──────── EXCERPTED DATA

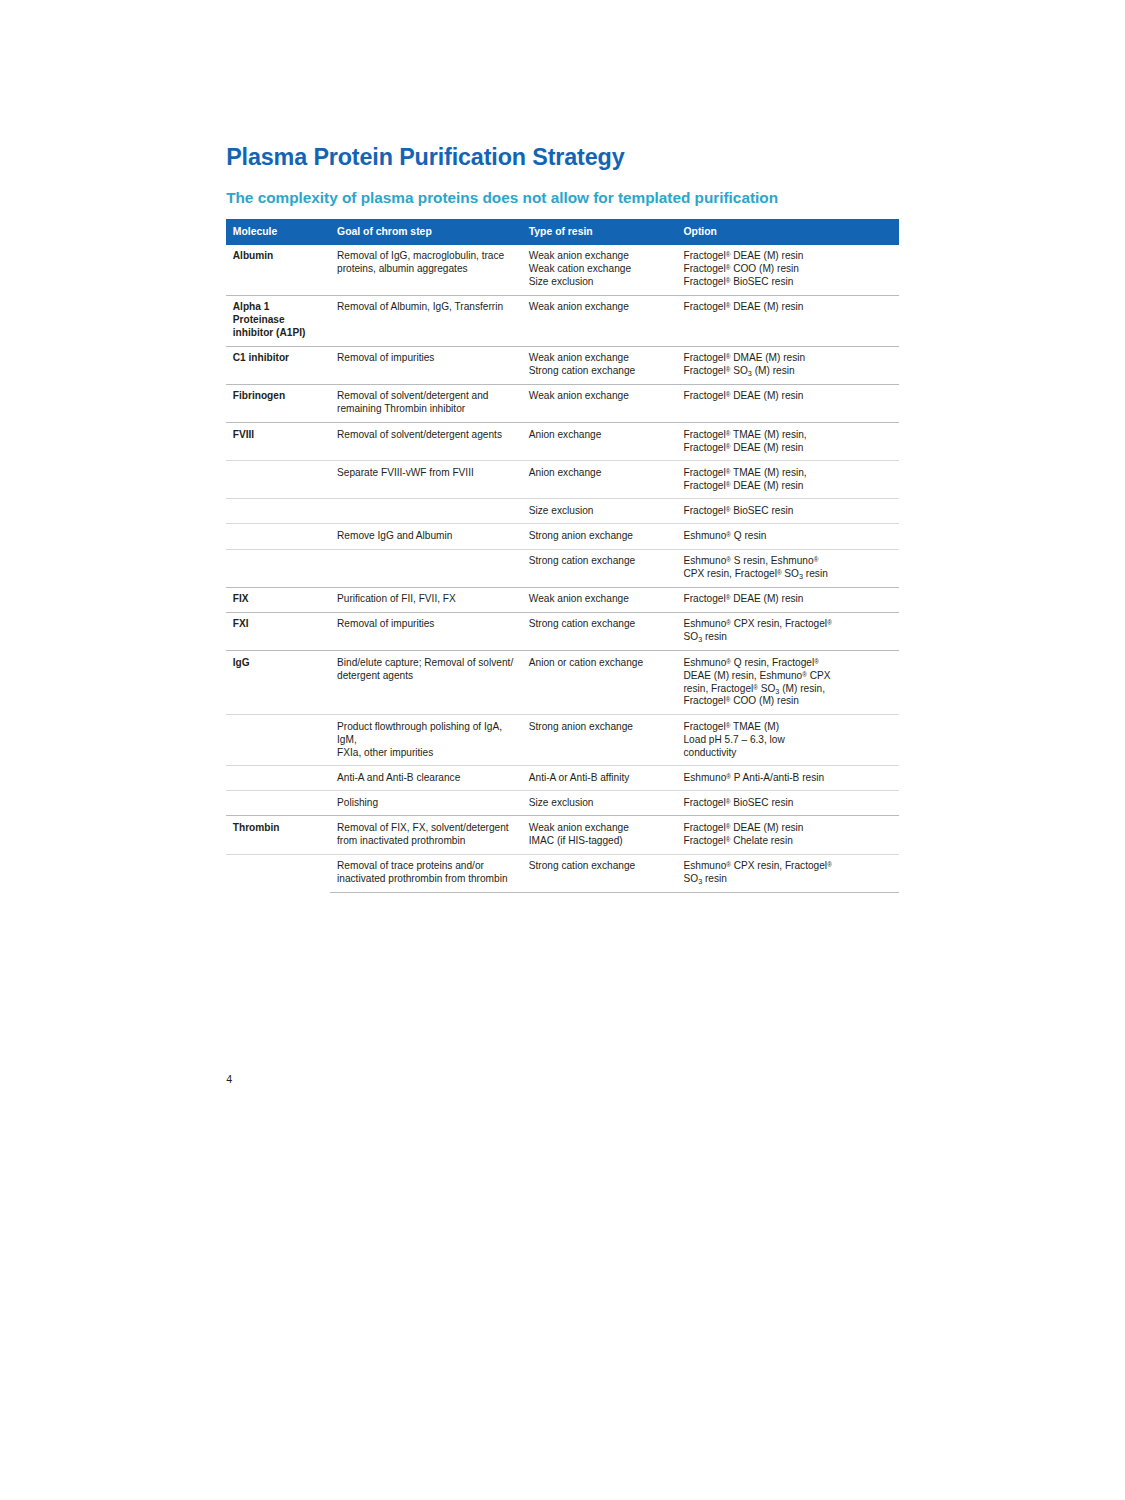Plasma Protein Purification Strategy
The complexity of plasma proteins does not allow for templated purification
| Molecule | Goal of chrom step | Type of resin | Option |
| --- | --- | --- | --- |
| Albumin | Removal of IgG, macroglobulin, trace proteins, albumin aggregates | Weak anion exchange Weak cation exchange Size exclusion | Fractogel ® DEAE (M) resin Fractogel ® COO (M) resin Fractogel ® BioSEC resin |
| Alpha 1 Proteinase inhibitor (A1PI) | Removal of Albumin, IgG, Transferrin | Weak anion exchange | Fractogel ® DEAE (M) resin |
| C1 inhibitor | Removal of impurities | Weak anion exchange Strong cation exchange | Fractogel ® DMAE (M) resin Fractogel ® SO 3 (M) resin |
| Fibrinogen | Removal of solvent/detergent and remaining Thrombin inhibitor | Weak anion exchange | Fractogel ® DEAE (M) resin |
| FVIII | Removal of solvent/detergent agents | Anion exchange | Fractogel ® TMAE (M) resin, Fractogel ® DEAE (M) resin |
| | Separate FVIII-vWF from FVIII | Anion exchange | Fractogel ® TMAE (M) resin, Fractogel ® DEAE (M) resin |
| | | Size exclusion | Fractogel ® BioSEC resin |
| | Remove IgG and Albumin | Strong anion exchange | Eshmuno ® Q resin |
| | | Strong cation exchange | Eshmuno ® S resin, Eshmuno ® CPX resin, Fractogel ® SO 3 resin |
| FIX | Purification of FII, FVII, FX | Weak anion exchange | Fractogel ® DEAE (M) resin |
| FXI | Removal of impurities | Strong cation exchange | Eshmuno ® CPX resin, Fractogel ® SO 3 resin |
| IgG | Bind/elute capture; Removal of solvent/ detergent agents | Anion or cation exchange | Eshmuno ® Q resin, Fractogel ® DEAE (M) resin, Eshmuno ® CPX resin, Fractogel ® SO 3 (M) resin, Fractogel ® COO (M) resin |
| | Product flowthrough polishing of IgA, IgM, FXIa, other impurities | Strong anion exchange | Fractogel ® TMAE (M) Load pH 5.7 – 6.3, low conductivity |
| | Anti-A and Anti-B clearance | Anti-A or Anti-B affinity | Eshmuno ® P Anti-A/anti-B resin |
| | Polishing | Size exclusion | Fractogel ® BioSEC resin |
| Thrombin | Removal of FIX, FX, solvent/detergent from inactivated prothrombin | Weak anion exchange IMAC (if HIS-tagged) | Fractogel ® DEAE (M) resin Fractogel ® Chelate resin |
| | Removal of trace proteins and/or inactivated prothrombin from thrombin | Strong cation exchange | Eshmuno ® CPX resin, Fractogel ® SO 3 resin |
4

────────────────

_PROBLEM DETAILS_
Omit every picture while copying the listing above exactly.

_ANSWER FOR THE TASK_
Plasma Protein Purification Strategy
The complexity of plasma proteins does not allow for templated purification
| Molecule | Goal of chrom step | Type of resin | Option |
| --- | --- | --- | --- |
| Albumin | Removal of IgG, macroglobulin, trace proteins, albumin aggregates | Weak anion exchange Weak cation exchange Size exclusion | Fractogel ® DEAE (M) resin Fractogel ® COO (M) resin Fractogel ® BioSEC resin |
| Alpha 1 Proteinase inhibitor (A1PI) | Removal of Albumin, IgG, Transferrin | Weak anion exchange | Fractogel ® DEAE (M) resin |
| C1 inhibitor | Removal of impurities | Weak anion exchange Strong cation exchange | Fractogel ® DMAE (M) resin Fractogel ® SO 3 (M) resin |
| Fibrinogen | Removal of solvent/detergent and remaining Thrombin inhibitor | Weak anion exchange | Fractogel ® DEAE (M) resin |
| FVIII | Removal of solvent/detergent agents | Anion exchange | Fractogel ® TMAE (M) resin, Fractogel ® DEAE (M) resin |
| | Separate FVIII-vWF from FVIII | Anion exchange | Fractogel ® TMAE (M) resin, Fractogel ® DEAE (M) resin |
| | | Size exclusion | Fractogel ® BioSEC resin |
| | Remove IgG and Albumin | Strong anion exchange | Eshmuno ® Q resin |
| | | Strong cation exchange | Eshmuno ® S resin, Eshmuno ® CPX resin, Fractogel ® SO 3 resin |
| FIX | Purification of FII, FVII, FX | Weak anion exchange | Fractogel ® DEAE (M) resin |
| FXI | Removal of impurities | Strong cation exchange | Eshmuno ® CPX resin, Fractogel ® SO 3 resin |
| IgG | Bind/elute capture; Removal of solvent/ detergent agents | Anion or cation exchange | Eshmuno ® Q resin, Fractogel ® DEAE (M) resin, Eshmuno ® CPX resin, Fractogel ® SO 3 (M) resin, Fractogel ® COO (M) resin |
| | Product flowthrough polishing of IgA, IgM, FXIa, other impurities | Strong anion exchange | Fractogel ® TMAE (M) Load pH 5.7 – 6.3, low conductivity |
| | Anti-A and Anti-B clearance | Anti-A or Anti-B affinity | Eshmuno ® P Anti-A/anti-B resin |
| | Polishing | Size exclusion | Fractogel ® BioSEC resin |
| Thrombin | Removal of FIX, FX, solvent/detergent from inactivated prothrombin | Weak anion exchange IMAC (if HIS-tagged) | Fractogel ® DEAE (M) resin Fractogel ® Chelate resin |
| | Removal of trace proteins and/or inactivated prothrombin from thrombin | Strong cation exchange | Eshmuno ® CPX resin, Fractogel ® SO 3 resin |
4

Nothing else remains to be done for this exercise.